I realized that I had set myself up for failure in my pursuit of meaning. Though I had studied, prayed, received counsel and prophetic messages, and explored my own heart and mind I had not yet lived. I convinced myself that life was to be lived in a certain way for certain values, but I had not let my own life speak. I resolved to take a step back from my rigorous pursuit of meaning by intellectual and academic means. I decided to live first and let my experience of life demonstrate its own meaning.

I took a job as a maintenance technician. I tried hard to do the job well and learned a lot. I had some health issues which prevented me from working, so I took some time off. I found another job doing maintenance. After a few months I was let go. I realized that maintenance was not for me. My experience of life was showing me who I am. I felt a desire to work with people and for others. I began working as a Youth Advocate for a children’s home working directly with ten foster kids. I loved it. I felt passionate again. I excelled at my job and looked forward to it. I found that it was forming me to be a certain kind of person. I was gaining patience I had never found in myself. I learned to handle stressful situations while staying calm and reasonable. I was able to teach about hygiene and I loved it. My passion for life and for serving others was resurging within me because I was living life as it came to me and not trying to force myself into anything.

The time came for me to leave that job to be a stay-at-home parent. I began to reflect on the past years of my life. I asked the same questions which had troubled me three years ago. Who am I? Where do I belong? Who do I live for? What do I value? This time I was able to begin to answer these questions from my own life experience. I found myself drawn to those same themes I had read about and to which I held fast when I called myself a Christian. I value the Kingdom of God and its King, Jesus. I want to live for a world where the poor are comforted, the meek inherit the earth, those who hunger are filled, and the pure in heart are called God’s children. I belong in God’s Kingdom, doing his will so that love and justice prevail.

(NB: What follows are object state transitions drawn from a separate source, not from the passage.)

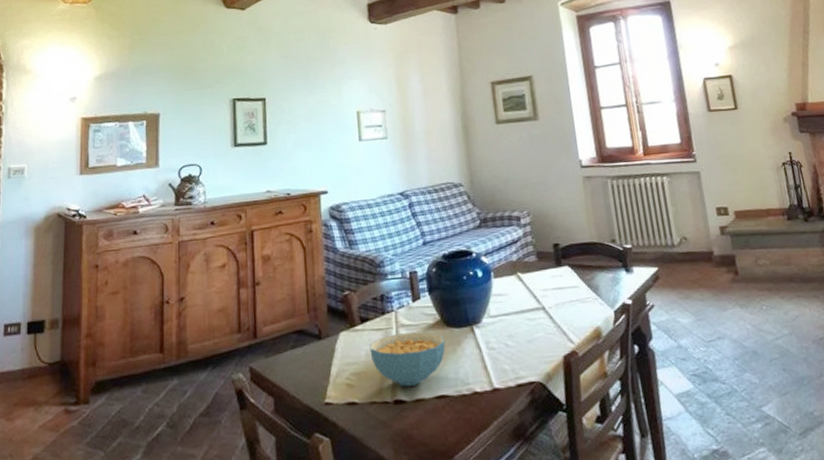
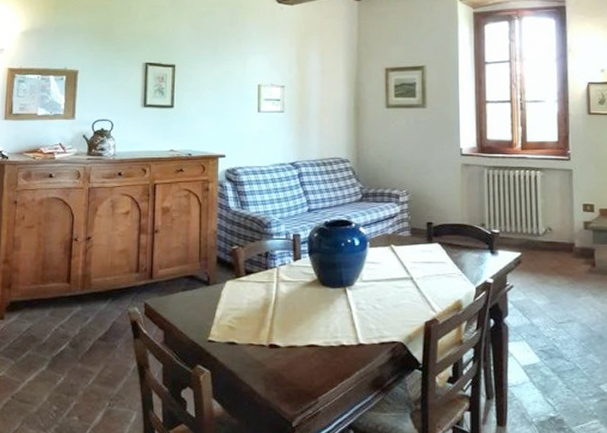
cereal bowl: present [369,332,446,387] -> none [252,288,320,334]

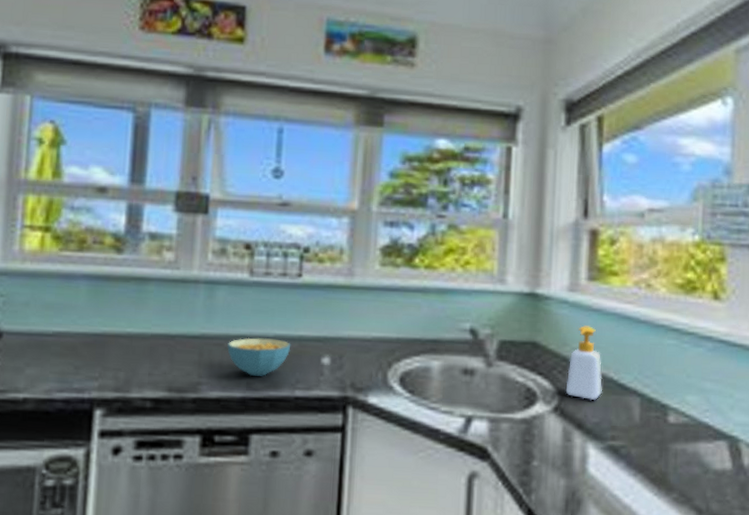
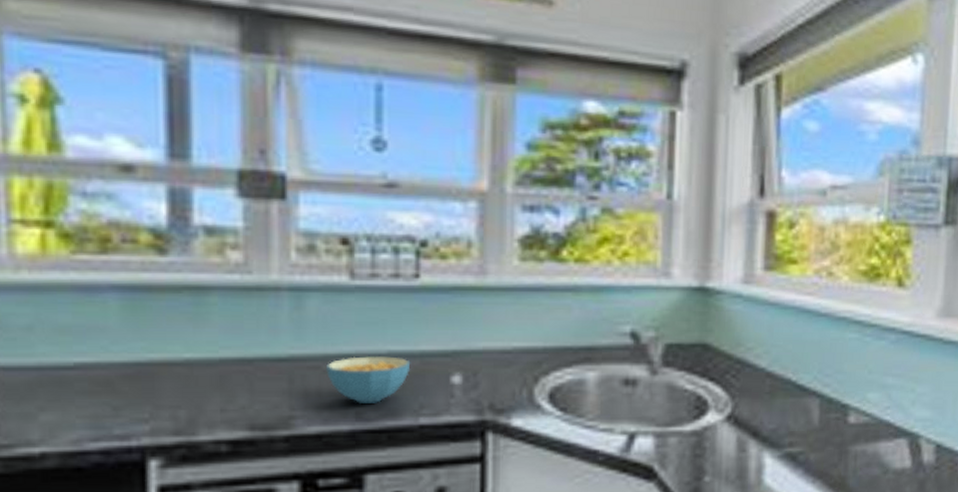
soap bottle: present [565,325,603,401] -> none [739,322,780,406]

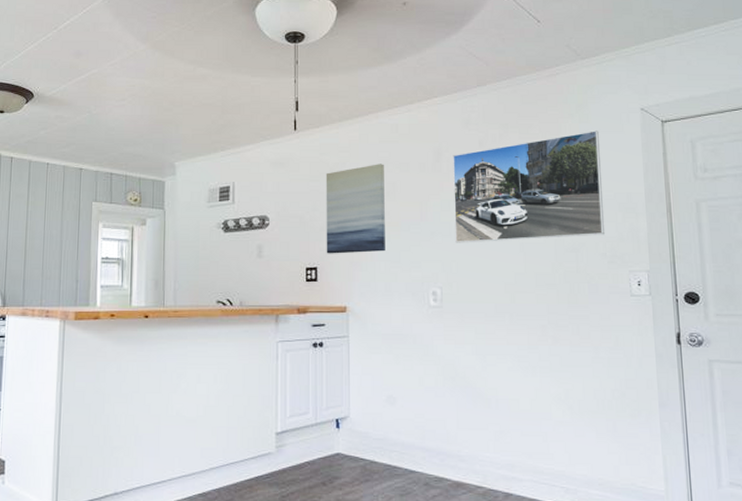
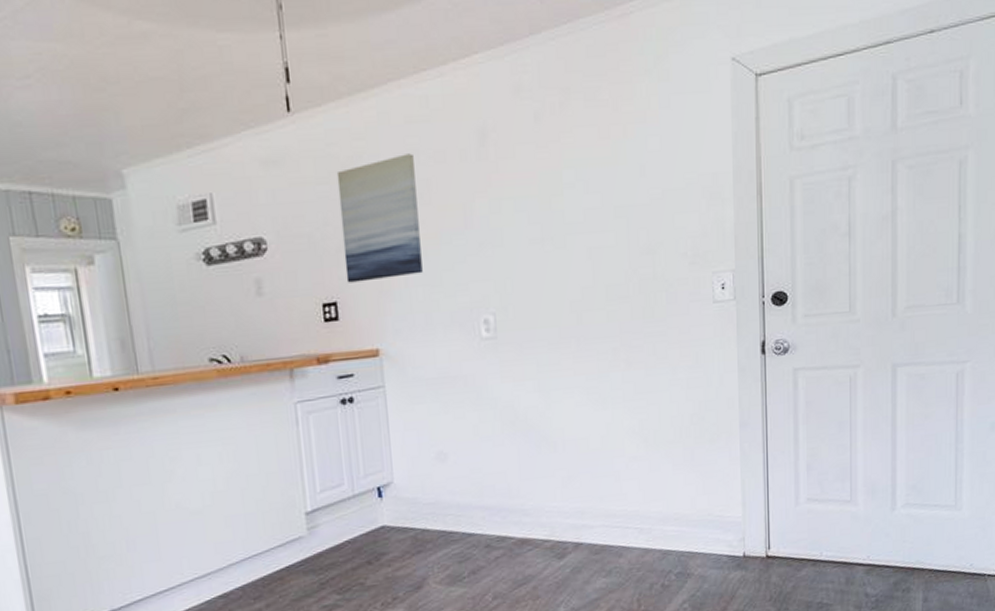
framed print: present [453,131,604,243] -> none [501,91,685,255]

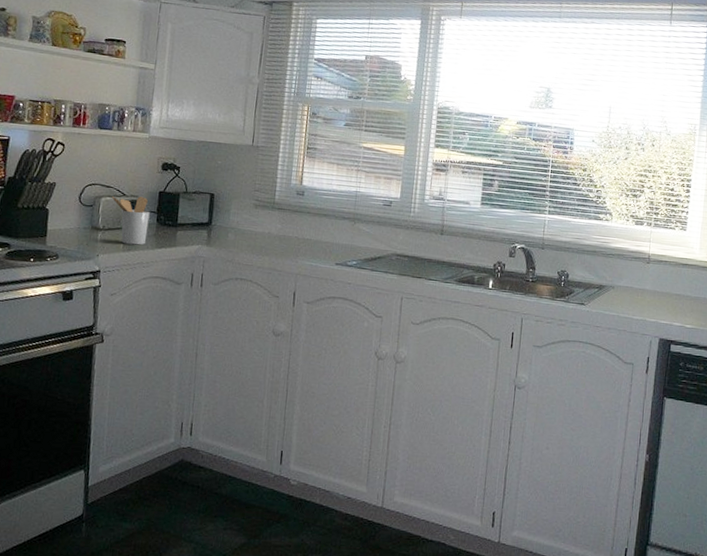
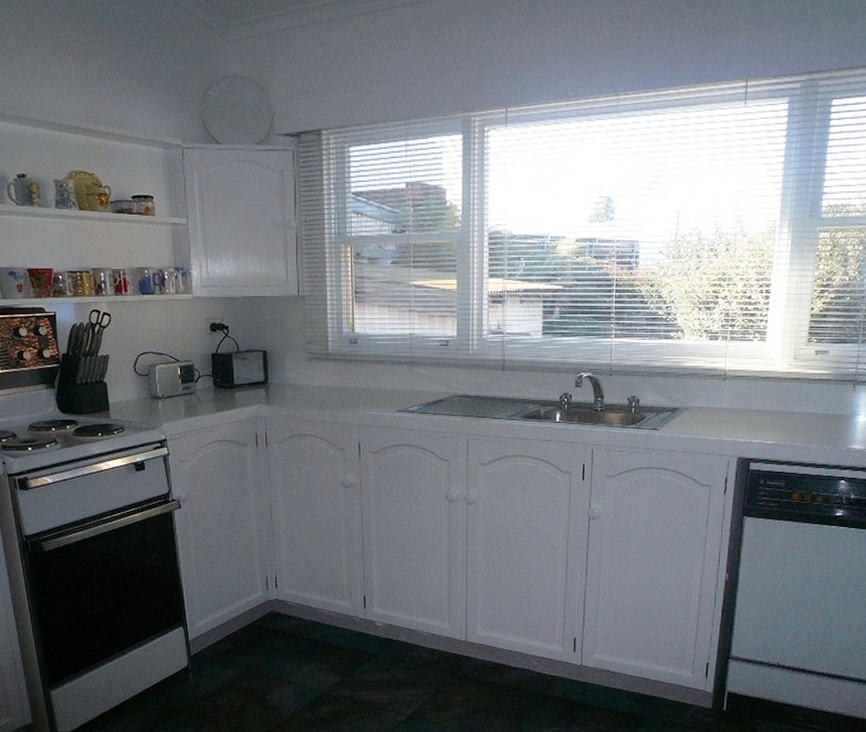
utensil holder: present [111,196,150,245] -> none [165,361,207,410]

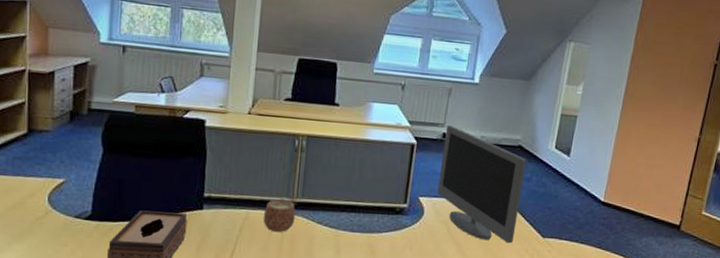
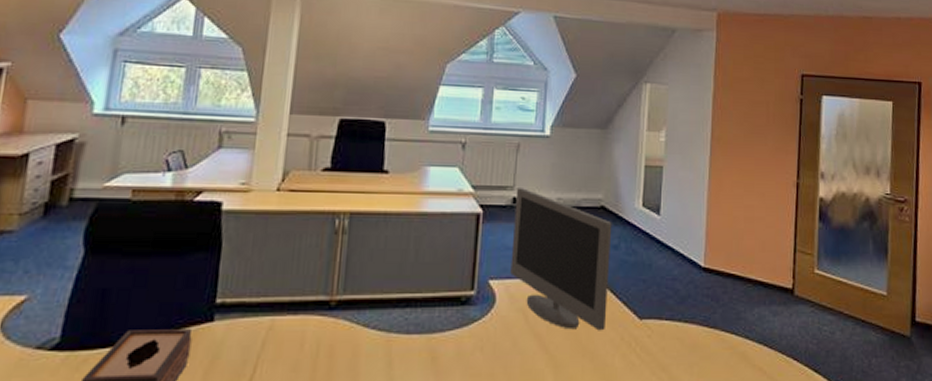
mug: present [263,198,296,232] -> none [292,297,335,343]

Who am I? I still am unsure. I have not abandoned my doubts or questioning. I am not persuaded of the whole of Christian doctrine, creeds, practice, and values. I don’t even know if I’m a Christian. What I do know is that I’ve made peace with doubt and questioning. My experience of life these past years is driving my pursuit of meaning. Preconceived notions and idealistic expectations have not driven me to a forced life of faith, yet letting go of these and living for the sake of living has brought me back to where I started. I believe in Jesus and the Kingdom he proclaimed. The remainder of my questions and doubts have yet to be resolved, but I know how I will find answers. I will go forward with life and let the answers find me on my way.